Und als hätte er es geahnt, denn ausgerechnet Aquaman, der mit seinem starken vierten Platz im Bavarian Classic das Ticket für Hamburg sicher hatte, kam mit einer Fissur aus dem Badener Trial und mußte damit leider auch für den Rest Saison den Dienst quittieren. Aber wie in einem guten Team üblich, wenn der Führungsspieler ausfällt, dann muß jetzt halt die aus Amico und Enzian bestehende “zweite Garde” die Kastanien aus dem Feuer holen.
Der auf der BBAG 180.000 Euro teure Camelot – Sohn Amico aus der Verwandtschaft von Ankunft, Attica, Adrian und vorallem Assistent ist nobel gezogen, hat Talent, großes Steh- sowie Gallopiervermögen und somit die erforderlichen Eigenschaften eines Derbypferdes. Beim Debut mußte er sich als grün laufendes Pferd und auf zu kurzer Distanz, noch knapp mit einer halben Länge dem bis dahin ungeschlagenen Quinto geschlagen geben. Für diese Niederlage hielt er sich aber mit der erwarteten Steigerung schnell schadlos und legte in München als kochend heißer 1,6:1 Totofavorit in sicherer Manier die Maidenschaft ab. In der Union kam er nach einem allerdings auch nicht idealen Rennverlauf an der Innenseite letztlich nicht entscheidend weiter und letztlich als Fünfter über die Linie. Vielleicht kann er ja wie sein im Vorjahr erfolgreiche Stallgefährte Palladium überraschen, zumal er das Rennen aus Box 16 und damit der Siegerbox von Fantastic Moon aufnimmt.
Bisher überhaupt erst zweimal geprüft ist dagegen der von Beginn an höher gehandelte Enzian. Für den vom Gestüt Röttgen gezogenen Zarak – Sohn aus der Eloge und damit einer Black type Familie um Enora, Erasmus, Egerton und Ephraim, waren bei der BBAG auch immerhin 160.000 Euro fällig. Da er zweijährig mit ein paar Problemen kämpfen und erst Anschluss finden mußte, hatte man am Maifeiertag beim späten Debut aus zudem noch ungünstiger Box einige Bedenken, die sich jedoch als unbegründet erwiesen. Denn in einem kopfstarken Feld und über weite 2.200 Meter konnte er sich sehr leicht durchsetzen. Für die Union rückte er nach dieser einzigen Form zwar als Favorit in die Startbox ein, blieb aber als Sechster deutlich hinter den Erwartungen zurück, war jedoch durch eine gesundheitliche Indisposition entschuldigt.

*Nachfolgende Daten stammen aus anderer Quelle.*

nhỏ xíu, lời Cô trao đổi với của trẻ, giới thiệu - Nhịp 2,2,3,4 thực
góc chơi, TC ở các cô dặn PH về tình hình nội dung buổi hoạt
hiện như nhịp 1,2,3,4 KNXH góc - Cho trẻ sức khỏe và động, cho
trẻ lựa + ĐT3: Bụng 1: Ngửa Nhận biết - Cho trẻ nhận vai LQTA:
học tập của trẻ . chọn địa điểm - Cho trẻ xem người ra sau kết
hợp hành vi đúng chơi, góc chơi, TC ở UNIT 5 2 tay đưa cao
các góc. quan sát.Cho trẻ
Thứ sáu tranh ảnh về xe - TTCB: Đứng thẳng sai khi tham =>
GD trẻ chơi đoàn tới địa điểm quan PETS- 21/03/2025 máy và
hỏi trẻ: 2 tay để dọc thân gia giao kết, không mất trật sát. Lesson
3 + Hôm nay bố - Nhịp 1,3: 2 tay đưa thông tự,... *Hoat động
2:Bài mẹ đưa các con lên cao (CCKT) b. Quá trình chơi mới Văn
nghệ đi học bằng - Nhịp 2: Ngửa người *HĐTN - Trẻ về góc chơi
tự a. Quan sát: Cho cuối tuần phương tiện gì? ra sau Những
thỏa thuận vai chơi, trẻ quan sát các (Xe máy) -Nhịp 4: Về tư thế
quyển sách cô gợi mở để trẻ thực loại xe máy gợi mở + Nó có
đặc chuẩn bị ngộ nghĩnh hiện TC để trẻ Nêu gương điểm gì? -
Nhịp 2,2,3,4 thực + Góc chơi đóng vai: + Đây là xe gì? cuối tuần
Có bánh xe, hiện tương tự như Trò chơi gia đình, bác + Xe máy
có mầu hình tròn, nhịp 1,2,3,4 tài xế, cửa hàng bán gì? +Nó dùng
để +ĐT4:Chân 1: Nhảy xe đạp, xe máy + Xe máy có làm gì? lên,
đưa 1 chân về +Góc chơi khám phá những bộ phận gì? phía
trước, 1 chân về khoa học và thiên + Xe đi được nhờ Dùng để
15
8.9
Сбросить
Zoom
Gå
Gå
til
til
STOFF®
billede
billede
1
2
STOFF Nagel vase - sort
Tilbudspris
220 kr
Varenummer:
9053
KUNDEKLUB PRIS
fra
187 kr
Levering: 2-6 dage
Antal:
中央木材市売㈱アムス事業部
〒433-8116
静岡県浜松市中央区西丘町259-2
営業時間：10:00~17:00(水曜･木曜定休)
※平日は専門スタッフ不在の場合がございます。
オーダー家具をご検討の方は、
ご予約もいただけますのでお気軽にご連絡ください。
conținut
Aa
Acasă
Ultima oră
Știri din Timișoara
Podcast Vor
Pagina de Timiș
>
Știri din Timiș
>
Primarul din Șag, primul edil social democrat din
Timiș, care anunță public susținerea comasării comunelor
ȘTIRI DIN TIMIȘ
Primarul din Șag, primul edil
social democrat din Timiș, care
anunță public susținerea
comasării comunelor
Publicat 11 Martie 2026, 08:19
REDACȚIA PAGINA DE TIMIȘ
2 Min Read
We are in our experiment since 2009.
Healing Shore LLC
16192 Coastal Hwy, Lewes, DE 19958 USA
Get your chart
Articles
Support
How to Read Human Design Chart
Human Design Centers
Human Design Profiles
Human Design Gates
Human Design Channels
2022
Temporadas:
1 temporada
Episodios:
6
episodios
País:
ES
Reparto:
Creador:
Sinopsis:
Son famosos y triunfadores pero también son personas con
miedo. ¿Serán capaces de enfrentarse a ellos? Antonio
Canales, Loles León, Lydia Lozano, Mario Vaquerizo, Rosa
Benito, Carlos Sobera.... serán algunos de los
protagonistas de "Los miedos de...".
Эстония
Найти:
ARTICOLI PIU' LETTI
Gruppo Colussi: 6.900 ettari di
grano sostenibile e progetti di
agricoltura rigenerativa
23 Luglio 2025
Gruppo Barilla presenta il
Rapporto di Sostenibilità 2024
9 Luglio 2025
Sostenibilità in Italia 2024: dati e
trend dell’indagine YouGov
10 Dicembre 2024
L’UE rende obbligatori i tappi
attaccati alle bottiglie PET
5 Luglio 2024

Und das sagt der Trainer zu seinen Schützlingen:
Im Grundegenommen ist Amico in der Union so gelaufen wie wir uns das vorgestellt hatten. Er steht jetzt so ein bisschen unter den ersten Fünf und wenn wir eine Platzierung schafft, sind wir sehr zufrieden.“
“Enzian hat uns in der Union enttäuscht. Im Nachhinein hat sich ein starker Infekt herausgestellt, der jetzt aber behoben ist. Im Derby werden wir also einen anderen Enzian sehen und er wird die Form aus der Union korrigieren. Zumal ihm als großer Steher auch die jetzt weitere Distanz entgegen wird.. Es passt eigentlich alles und wir hoffen daher, dass wir im Endkampf auftauchen können”.